-------- Records supplied --------

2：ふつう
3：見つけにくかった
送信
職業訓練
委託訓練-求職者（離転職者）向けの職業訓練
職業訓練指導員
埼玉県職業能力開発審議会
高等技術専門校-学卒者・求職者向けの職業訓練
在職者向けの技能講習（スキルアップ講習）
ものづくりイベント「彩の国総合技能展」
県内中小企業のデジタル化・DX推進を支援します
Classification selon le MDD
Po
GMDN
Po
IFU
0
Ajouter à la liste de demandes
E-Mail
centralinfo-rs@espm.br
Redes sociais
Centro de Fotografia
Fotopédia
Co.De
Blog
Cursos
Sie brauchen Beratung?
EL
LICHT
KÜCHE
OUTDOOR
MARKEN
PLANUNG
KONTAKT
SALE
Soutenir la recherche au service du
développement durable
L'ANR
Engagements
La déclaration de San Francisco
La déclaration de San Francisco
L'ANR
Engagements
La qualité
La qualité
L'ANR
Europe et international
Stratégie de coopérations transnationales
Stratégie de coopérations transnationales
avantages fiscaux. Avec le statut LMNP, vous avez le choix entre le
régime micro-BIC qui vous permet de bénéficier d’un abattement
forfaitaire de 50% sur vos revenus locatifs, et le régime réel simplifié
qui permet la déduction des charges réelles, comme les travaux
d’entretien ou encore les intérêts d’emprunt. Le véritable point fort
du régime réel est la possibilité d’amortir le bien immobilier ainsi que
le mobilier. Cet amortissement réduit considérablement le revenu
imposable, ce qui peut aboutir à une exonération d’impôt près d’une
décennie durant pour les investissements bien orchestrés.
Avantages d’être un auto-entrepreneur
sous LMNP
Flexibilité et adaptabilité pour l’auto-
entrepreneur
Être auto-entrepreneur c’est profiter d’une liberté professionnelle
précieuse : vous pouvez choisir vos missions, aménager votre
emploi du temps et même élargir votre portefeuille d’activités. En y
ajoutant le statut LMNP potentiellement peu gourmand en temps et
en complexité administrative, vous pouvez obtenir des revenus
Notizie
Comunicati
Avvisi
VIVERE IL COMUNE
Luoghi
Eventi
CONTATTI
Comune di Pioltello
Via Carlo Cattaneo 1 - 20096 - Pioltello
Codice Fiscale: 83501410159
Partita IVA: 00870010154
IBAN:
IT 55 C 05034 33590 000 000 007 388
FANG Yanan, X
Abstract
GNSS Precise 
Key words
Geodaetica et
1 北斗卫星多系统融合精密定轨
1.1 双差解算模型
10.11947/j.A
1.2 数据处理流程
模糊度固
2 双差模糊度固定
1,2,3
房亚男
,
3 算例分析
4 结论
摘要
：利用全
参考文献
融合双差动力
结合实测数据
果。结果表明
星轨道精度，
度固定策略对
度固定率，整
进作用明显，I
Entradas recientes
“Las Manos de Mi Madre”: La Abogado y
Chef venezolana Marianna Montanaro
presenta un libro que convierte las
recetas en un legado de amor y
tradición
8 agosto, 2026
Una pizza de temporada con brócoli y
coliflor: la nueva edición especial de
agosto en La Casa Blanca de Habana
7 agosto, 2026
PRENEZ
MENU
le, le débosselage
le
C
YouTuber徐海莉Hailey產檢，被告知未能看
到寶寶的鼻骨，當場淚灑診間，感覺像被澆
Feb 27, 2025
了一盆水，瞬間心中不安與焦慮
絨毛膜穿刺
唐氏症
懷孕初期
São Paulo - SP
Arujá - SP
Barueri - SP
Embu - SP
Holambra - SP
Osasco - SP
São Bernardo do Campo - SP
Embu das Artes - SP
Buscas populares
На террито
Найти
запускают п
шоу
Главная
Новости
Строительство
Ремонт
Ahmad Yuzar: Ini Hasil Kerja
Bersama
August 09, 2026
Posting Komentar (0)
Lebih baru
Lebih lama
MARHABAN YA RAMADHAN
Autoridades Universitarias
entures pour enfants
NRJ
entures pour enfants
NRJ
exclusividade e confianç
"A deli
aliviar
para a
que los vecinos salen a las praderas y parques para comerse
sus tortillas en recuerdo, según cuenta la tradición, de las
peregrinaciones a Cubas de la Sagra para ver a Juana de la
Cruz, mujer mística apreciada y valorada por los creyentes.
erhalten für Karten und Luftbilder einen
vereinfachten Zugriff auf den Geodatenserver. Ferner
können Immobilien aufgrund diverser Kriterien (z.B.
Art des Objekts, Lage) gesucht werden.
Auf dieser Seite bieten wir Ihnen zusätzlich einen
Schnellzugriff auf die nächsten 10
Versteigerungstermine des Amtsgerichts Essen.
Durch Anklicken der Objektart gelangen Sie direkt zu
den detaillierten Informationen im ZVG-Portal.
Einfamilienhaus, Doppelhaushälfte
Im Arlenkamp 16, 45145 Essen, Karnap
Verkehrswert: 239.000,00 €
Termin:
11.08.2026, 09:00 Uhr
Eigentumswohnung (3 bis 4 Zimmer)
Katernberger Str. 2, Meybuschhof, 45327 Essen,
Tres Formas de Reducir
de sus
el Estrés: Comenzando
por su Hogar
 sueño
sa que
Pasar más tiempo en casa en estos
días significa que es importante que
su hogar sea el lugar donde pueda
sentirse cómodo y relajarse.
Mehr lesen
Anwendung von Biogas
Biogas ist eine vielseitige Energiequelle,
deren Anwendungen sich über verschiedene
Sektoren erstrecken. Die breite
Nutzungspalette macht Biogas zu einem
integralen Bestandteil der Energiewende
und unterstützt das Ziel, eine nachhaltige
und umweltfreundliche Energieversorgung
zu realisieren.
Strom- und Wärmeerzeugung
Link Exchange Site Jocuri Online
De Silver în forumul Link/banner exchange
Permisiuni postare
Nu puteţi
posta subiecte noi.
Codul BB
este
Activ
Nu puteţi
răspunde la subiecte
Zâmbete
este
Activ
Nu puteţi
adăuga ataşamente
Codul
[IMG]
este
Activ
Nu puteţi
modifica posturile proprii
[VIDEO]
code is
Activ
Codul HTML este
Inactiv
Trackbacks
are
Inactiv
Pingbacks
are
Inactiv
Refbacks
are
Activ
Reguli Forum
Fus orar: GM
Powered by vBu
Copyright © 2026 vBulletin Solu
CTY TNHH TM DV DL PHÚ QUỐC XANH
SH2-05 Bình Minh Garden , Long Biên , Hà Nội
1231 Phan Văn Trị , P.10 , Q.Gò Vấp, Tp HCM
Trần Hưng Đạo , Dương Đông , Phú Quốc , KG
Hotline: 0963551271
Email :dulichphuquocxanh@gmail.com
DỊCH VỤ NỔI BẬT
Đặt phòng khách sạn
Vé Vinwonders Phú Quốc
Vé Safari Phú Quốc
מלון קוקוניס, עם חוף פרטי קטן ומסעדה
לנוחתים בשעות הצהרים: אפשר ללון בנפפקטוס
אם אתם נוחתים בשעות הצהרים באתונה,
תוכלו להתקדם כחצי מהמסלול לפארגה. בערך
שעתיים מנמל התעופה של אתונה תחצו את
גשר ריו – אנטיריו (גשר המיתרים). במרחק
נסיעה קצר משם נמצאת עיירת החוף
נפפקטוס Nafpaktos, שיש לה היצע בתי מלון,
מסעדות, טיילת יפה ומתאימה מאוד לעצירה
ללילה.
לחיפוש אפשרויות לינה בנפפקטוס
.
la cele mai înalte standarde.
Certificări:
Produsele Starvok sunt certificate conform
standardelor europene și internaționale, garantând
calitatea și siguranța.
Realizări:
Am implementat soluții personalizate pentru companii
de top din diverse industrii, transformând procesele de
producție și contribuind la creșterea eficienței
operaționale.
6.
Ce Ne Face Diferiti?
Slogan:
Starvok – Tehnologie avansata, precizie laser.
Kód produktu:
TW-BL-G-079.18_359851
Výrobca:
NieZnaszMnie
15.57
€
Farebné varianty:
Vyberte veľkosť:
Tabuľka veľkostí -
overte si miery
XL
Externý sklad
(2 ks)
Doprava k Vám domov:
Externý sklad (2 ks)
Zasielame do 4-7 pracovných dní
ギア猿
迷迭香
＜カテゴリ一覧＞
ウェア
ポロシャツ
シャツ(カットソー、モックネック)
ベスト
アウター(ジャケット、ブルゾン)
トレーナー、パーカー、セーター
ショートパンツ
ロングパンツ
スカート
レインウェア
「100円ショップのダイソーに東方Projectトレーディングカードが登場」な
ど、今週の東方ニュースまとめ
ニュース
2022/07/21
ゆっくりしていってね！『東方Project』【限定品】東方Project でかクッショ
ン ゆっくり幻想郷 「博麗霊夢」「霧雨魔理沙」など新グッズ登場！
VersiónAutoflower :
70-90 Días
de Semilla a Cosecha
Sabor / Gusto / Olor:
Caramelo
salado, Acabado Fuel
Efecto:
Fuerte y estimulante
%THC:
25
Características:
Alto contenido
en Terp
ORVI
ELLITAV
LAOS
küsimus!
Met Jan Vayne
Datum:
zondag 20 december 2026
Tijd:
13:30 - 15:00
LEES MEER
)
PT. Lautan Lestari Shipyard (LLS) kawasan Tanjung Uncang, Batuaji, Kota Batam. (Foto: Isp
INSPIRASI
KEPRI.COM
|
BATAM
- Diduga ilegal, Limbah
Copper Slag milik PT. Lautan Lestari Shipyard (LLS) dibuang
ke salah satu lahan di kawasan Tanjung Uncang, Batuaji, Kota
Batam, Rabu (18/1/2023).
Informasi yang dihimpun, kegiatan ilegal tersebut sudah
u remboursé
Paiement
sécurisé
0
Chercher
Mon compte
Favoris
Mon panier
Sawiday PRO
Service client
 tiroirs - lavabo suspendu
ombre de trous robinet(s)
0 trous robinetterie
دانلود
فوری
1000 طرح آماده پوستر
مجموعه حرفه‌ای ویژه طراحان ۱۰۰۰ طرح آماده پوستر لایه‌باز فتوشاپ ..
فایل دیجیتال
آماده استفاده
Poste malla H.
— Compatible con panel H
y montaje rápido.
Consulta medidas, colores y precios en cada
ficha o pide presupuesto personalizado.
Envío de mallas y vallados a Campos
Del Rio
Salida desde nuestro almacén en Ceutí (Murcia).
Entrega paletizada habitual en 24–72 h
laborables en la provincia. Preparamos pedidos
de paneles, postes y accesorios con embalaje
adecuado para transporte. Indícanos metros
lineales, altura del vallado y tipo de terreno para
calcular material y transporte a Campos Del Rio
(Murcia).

--------

| Exercise goal |
Copy out the data entries word for word, from the first line down to and including the line with "Redes sociais".

| Solution to this problem |
2：ふつう
3：見つけにくかった
送信
職業訓練
委託訓練-求職者（離転職者）向けの職業訓練
職業訓練指導員
埼玉県職業能力開発審議会
高等技術専門校-学卒者・求職者向けの職業訓練
在職者向けの技能講習（スキルアップ講習）
ものづくりイベント「彩の国総合技能展」
県内中小企業のデジタル化・DX推進を支援します
Classification selon le MDD
Po
GMDN
Po
IFU
0
Ajouter à la liste de demandes
E-Mail
centralinfo-rs@espm.br
Redes sociais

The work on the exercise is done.